> Written task: Find each line in the material below that contains the word "salmon", and copy those lines in order.

> Listed entries:
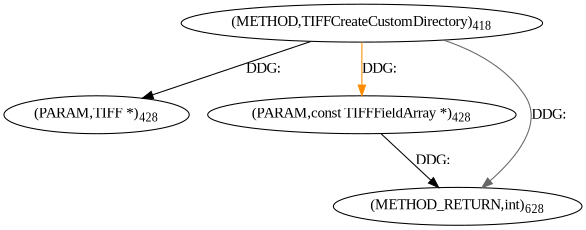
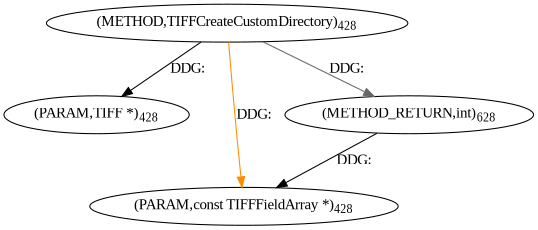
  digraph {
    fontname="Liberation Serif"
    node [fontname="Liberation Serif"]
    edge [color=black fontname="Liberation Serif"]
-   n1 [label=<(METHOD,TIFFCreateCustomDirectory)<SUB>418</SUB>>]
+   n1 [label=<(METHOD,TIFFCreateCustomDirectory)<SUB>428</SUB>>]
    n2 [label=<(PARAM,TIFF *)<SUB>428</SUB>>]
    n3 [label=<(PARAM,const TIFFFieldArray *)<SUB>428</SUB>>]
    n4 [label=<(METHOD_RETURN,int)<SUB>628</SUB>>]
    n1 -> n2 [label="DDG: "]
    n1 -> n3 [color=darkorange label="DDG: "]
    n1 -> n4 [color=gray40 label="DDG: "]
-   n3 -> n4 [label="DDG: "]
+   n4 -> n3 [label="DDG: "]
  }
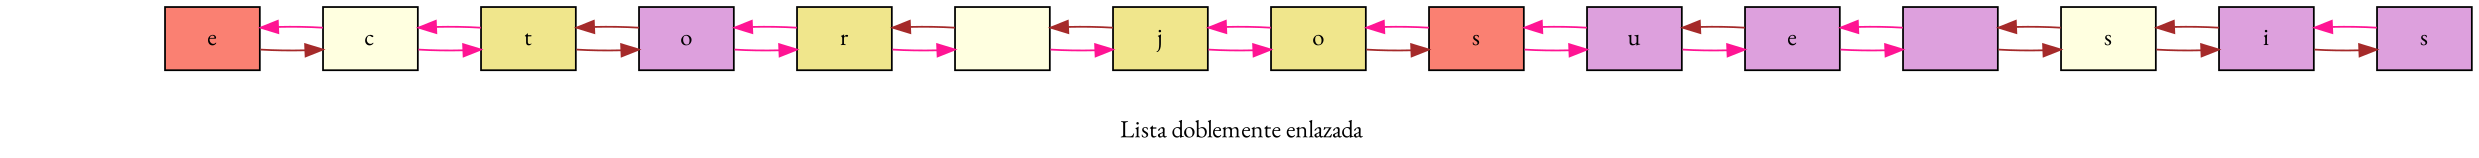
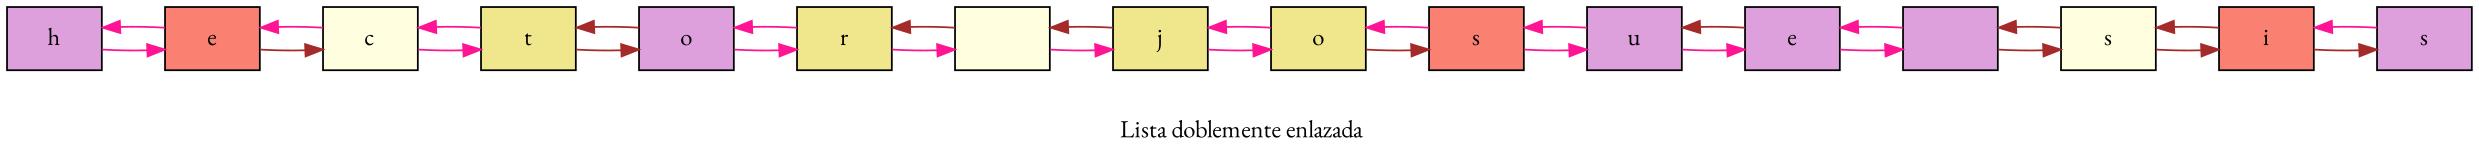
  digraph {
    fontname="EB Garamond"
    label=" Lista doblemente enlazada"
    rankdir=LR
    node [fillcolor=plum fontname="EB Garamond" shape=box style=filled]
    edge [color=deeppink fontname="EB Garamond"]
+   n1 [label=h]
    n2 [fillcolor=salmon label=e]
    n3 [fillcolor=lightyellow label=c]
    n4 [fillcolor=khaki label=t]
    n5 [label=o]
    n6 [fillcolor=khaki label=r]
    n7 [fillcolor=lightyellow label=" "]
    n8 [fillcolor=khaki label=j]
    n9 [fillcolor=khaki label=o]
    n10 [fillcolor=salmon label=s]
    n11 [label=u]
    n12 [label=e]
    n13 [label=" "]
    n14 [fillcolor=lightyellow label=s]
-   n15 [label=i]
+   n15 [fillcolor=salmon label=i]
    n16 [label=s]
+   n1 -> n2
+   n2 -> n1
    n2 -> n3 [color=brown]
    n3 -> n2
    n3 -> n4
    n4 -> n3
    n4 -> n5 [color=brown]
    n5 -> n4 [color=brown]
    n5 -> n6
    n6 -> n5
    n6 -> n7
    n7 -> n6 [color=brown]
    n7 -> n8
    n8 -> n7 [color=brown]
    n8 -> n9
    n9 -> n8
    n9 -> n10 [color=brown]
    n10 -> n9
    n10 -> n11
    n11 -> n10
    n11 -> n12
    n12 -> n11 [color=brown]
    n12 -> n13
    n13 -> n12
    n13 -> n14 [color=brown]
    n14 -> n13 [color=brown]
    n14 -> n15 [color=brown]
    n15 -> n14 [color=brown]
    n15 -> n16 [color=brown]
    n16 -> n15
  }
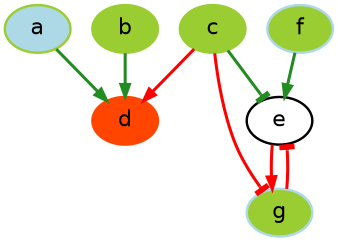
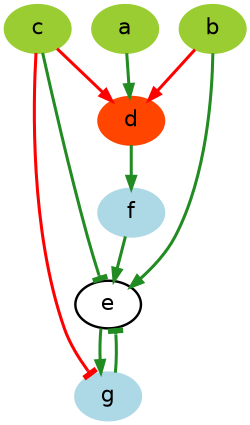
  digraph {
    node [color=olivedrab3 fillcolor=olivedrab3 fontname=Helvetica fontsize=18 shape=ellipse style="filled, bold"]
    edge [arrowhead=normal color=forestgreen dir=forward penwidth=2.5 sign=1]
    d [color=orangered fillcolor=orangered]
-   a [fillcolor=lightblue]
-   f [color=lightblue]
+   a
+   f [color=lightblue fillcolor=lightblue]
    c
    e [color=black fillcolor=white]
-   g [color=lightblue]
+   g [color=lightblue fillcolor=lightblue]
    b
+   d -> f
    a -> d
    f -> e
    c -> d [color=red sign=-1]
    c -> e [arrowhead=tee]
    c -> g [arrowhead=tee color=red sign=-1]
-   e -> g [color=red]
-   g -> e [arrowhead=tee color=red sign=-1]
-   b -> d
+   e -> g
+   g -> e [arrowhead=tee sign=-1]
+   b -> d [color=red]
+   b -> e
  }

> Task answer:
    n2 [fillcolor=salmon label=e]
    n10 [fillcolor=salmon label=s]
+   n15 [fillcolor=salmon label=i]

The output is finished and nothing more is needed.